抜粋:
________

衆議院の解散を決める権限というものは、時の首相にとって「伝家の宝刀」といわれる。この宝刀を抜こう、抜こうとしているように見せながら、実際にはなかなか抜かない「解散寸止め芸」(野党関係者)が、板についてきたようにもみえるのが、最近の岸田文雄首相の言動だ。
解散について「今は考えていない」というフレーズを繰り返し、「じゃあ今じゃなければ、後になったら考えるのか」と、周囲を疑心暗鬼にさせる。やるともやらないとも受け止められないコメントなら「解散風」が強まるのは当然。今回は、臨時国会の召集にあたって、提出されれば審議が必要になる補正予算案を提出するかどうかを、首相が当初はっきりさせなかったこともあって、先週の永田町は、解散の有無から、いつ衆院が解散されるのかというステージに上がり、ざわつく日が続いていた。
臨時国会の召集日をいつにするかについても腹のうちを明かさず、提出となれば、ある程度の程感がみえる補正予算案の提出の有無にも触れなかったため、臨時国会召集日の「10・20冒頭解散か」と、ざわつきの盛り上がりは右肩上がりになった。結果的に岸田首相は9月29日になって、補正予算案を臨時国会に提出すると表明。「10・20解散」の臆測を自ら沈静化、火消しすることになったが、自身が説明するまではざわつく周囲の状況を見ながら、自分の権力というものをあらためて確認しているかのようにもみえた。
岸田首相は今年6月の通常国会最終盤にも、解散について「情勢をよく見極めたい」と踏み込んで大騒ぎになったことを受け、2日後に「考えていません」と打ち消したことがある。「におわせ」からの「打ち消し」という手法は、今回もほぼ同じだった。前出の野党関係者は取材に「岸田首相の『解散寸止め芸』は不誠実だ」とも批判したが、「10・20解散」は消えても「首相は何をやってくるか分からない」という疑心暗鬼は、今も消えていないとも明かした。
政界には、「首相は衆院解散と公定歩合については、うそをついてもいい」という言い伝えがあるといわれる。かつて佐藤栄作首相が、解散の可能性を聞かれた際に「頭の片隅にもない」と語りながら実際に衆議院解散に踏み切り、後日「頭の片隅にはなかったが、頭の真ん中にあった」と言ったというのは、今も語り継がれていることだという。岸田首相の最近のコメントも「先送りできない問題に一意専心に取り組む。今はそれ以外は考えていない」(20日、訪問先のニューヨークで)「経済対策をはじめとする先送りできない課題に一意専心取り組む、それ以外のことは今考えていない」(29日、報道陣の取材に)と、言質を取らせないような巧妙な構成となっている。

________

衆院解散をめぐる記事を、最後の文の後から書き継いでください。 このあとに並ぶ行は、衆院解散をめぐる記事とは別の資料である。

表示データ:
________

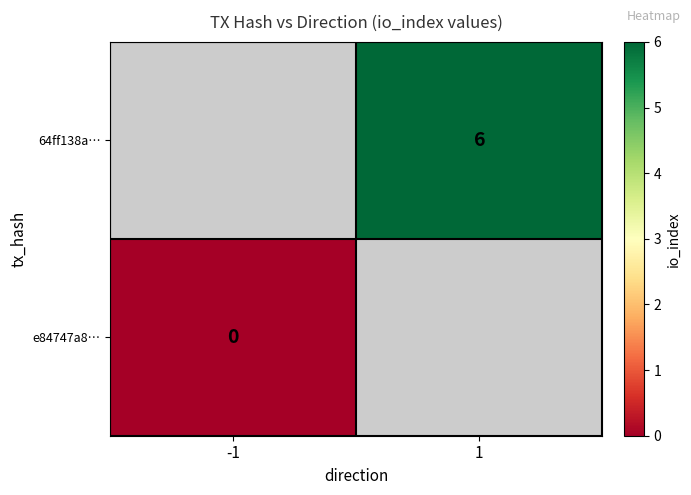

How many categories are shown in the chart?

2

________

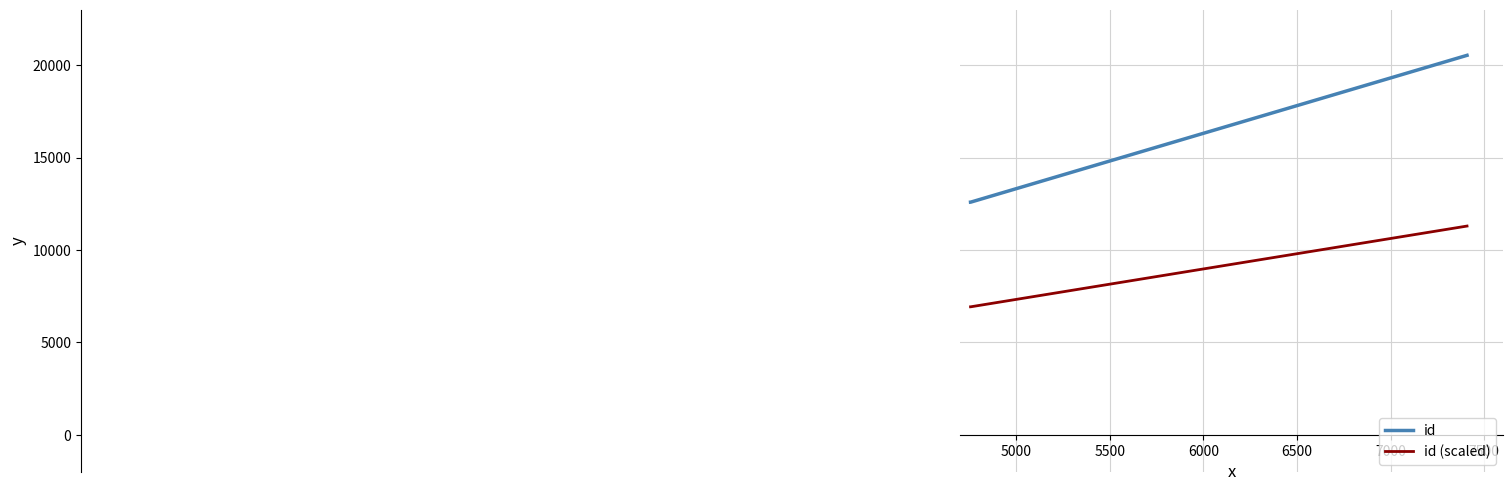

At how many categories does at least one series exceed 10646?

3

________

解答:
最近、よく出てくる「一意専心(他に心を向けず、ひとつのことだけに集中する、の意味)」という「岸田ワード」は、かつて大相撲で若ノ花(のちの3代目若乃花)が1993年7月の大関昇進時の口上で使ったことで知られる。口上は力士の強い決意を示す言葉として知られる。岸田首相の「一意専心」が額面通りなら解散はしないというふうにも受け止められるが、言葉と行動がマッチしているのか、いないのか、あいまいなのが岸田首相流でもある。これまでの手法から、首相が「政局好き」というのはつとに知られるが、「政局好きと政局巧者は違う。首相は『かき回す』のがうまいだけ」(自民党関係者)との声も聞いた。
首相の腹のうちは、誰にも分からない。解散、解散と騒いでいるのはこちら側だけで、実際は、岸田首相は当面、衆院解散するつもりはない、と見る向きもあるようだ。冷静に考えると、内閣支持率は上がっていないし、防衛費増額に向けた財源確保のための増税を打ち出すなどしていることで、SNS上では「増税メガネ」と批判され、たびたびトレンドワードになるほど。解散風をあおっても、その先の選挙に向けて風が吹くのかどうか、見通せていないようにも感じる。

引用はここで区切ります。